HW5

HW5

by Jennifer Karlin -
Number of replies: 0

1)    How do individual physicians contribute to health care disparities?  Thinking about an area of health care of particular interest to you, what research do you think could be done to either understand the effect of individual physicians on health disparities, or to decrease this effect?

I did a study at the beginning of medical school with an economist in which we looked at length of stay for patients based on race at 5 different hospitals in the US. There was little difference between groups based on length of stay. However, when we then controlled for patient preference, we saw that patients who were white and wanted to stay, got to stay; whereas patients who were self-identified as black or Hispanic, did not get to stay when they wanted to stay an extra day. We controlled for insurance status and commodities. What it came down to was physician bias and institutional racism: providers were just able to hear the preferences of white people more than blacks in our study. It could be that providers also were worried that their patients of color might get charged for an extra day—we could not test for this. But, either way, the assumptions about their patients by race played into differential treatment based on race. I think similar studies like this can be done to understand the effect of individual physicians on health disparities. One could also look at race concordance rather than just the individual physician and see how bias changes based on race concordance.

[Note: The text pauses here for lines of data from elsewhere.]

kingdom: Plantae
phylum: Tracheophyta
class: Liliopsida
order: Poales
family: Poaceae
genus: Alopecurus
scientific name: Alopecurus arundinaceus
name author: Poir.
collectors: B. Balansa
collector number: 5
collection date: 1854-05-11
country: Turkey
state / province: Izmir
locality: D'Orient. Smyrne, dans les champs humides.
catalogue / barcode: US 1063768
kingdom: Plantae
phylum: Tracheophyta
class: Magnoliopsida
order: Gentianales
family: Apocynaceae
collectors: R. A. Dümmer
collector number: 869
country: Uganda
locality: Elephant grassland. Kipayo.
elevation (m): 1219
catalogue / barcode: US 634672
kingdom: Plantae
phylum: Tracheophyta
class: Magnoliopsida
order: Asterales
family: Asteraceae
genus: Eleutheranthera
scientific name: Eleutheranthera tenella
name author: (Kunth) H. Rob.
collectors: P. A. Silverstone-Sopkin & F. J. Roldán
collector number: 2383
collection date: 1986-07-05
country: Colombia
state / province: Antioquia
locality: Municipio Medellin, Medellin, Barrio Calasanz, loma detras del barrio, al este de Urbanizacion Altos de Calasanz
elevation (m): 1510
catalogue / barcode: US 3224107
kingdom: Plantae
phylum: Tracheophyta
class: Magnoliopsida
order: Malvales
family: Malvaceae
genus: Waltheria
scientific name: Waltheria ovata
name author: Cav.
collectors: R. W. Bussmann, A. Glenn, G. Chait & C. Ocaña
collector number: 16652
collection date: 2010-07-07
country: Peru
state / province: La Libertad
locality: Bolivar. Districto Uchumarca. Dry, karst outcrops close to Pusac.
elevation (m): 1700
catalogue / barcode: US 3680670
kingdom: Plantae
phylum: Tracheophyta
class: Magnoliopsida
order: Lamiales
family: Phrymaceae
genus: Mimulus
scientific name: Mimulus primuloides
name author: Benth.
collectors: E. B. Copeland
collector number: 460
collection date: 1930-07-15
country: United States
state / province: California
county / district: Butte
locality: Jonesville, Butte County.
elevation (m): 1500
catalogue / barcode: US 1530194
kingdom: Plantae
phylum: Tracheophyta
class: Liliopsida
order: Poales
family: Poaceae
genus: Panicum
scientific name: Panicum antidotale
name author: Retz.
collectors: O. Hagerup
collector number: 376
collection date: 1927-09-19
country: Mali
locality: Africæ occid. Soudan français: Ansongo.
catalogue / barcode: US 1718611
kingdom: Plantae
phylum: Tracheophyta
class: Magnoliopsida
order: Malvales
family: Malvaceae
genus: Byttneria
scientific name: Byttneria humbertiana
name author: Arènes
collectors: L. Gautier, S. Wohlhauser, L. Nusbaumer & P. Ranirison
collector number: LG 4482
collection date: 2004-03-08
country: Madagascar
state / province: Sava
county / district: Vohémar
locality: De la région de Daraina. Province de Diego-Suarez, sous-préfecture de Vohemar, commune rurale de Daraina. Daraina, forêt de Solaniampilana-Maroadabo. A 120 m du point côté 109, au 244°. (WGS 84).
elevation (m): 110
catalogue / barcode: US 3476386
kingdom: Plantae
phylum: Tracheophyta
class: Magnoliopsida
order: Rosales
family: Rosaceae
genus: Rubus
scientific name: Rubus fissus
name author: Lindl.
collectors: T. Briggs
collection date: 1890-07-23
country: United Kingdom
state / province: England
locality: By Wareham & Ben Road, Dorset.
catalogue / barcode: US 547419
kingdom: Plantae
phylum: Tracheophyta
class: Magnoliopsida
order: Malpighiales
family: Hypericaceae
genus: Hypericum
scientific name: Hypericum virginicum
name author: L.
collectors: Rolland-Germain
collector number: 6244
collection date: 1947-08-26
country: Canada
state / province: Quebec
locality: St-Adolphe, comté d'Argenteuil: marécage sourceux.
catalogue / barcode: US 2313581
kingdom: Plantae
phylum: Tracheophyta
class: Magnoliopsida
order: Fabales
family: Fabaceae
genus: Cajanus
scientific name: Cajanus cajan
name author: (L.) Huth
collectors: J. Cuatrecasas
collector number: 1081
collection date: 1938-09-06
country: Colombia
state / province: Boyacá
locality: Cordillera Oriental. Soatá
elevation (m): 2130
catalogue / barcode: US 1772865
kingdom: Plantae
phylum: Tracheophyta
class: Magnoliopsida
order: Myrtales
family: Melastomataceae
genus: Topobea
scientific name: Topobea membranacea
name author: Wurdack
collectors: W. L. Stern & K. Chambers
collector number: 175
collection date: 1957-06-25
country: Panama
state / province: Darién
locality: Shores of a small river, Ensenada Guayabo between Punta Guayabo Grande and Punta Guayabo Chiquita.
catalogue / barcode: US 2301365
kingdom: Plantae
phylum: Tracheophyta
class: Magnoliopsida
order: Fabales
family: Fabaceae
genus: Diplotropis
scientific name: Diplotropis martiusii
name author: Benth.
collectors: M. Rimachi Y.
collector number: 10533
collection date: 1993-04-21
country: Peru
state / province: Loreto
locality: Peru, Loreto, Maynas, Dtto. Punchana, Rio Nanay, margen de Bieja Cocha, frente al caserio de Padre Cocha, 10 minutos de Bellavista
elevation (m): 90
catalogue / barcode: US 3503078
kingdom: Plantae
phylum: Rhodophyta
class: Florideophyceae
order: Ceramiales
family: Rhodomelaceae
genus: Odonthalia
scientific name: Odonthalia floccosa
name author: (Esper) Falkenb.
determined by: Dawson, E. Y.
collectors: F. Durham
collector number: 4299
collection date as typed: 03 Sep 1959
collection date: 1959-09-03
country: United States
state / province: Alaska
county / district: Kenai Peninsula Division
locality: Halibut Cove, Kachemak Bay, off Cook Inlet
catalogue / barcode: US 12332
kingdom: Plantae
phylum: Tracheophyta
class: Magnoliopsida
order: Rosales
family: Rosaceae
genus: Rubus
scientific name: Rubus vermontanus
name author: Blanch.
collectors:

2) Structural issues within health care delivery are implicated in health care disparities.  Please brainstorm 4 structural issues that might contribute to these disparities. Which of these are relevant to your particular area of research, and how?

Structural issues that contribute to disparities are race concordance of provider and patient, financial access to health care resources that differ by race, how health literacy and language differ and hospital locations and access. In terms of access to family planning and abortion, all of these issues play out. Given how stigmatizing family planning and abortion services are, it is important that patients have trust their providers and feel as if their providers can understand and support them. Trust and feeling heard and understood has been shown to increase with racial concordance. Additionally, we know that hospitals and clinics that offer services need to be accessible, but if they are not located in the places where people live (like in the south), then geography ends up driving access. In terms of health literacy and language, people will not be able to understand how to take their medicines or use their contraception if they are not able to understand the labels or their providers or be able to access internet or other methods of learning about reproductive health. Finally, there are only some states that cover abortion with Medicaid dollars. This limits who can access abortion services and family planning services. Since race intersects with financial wealth, this also affects some people being able to access family planning and abortion services and others not having the ability to access them.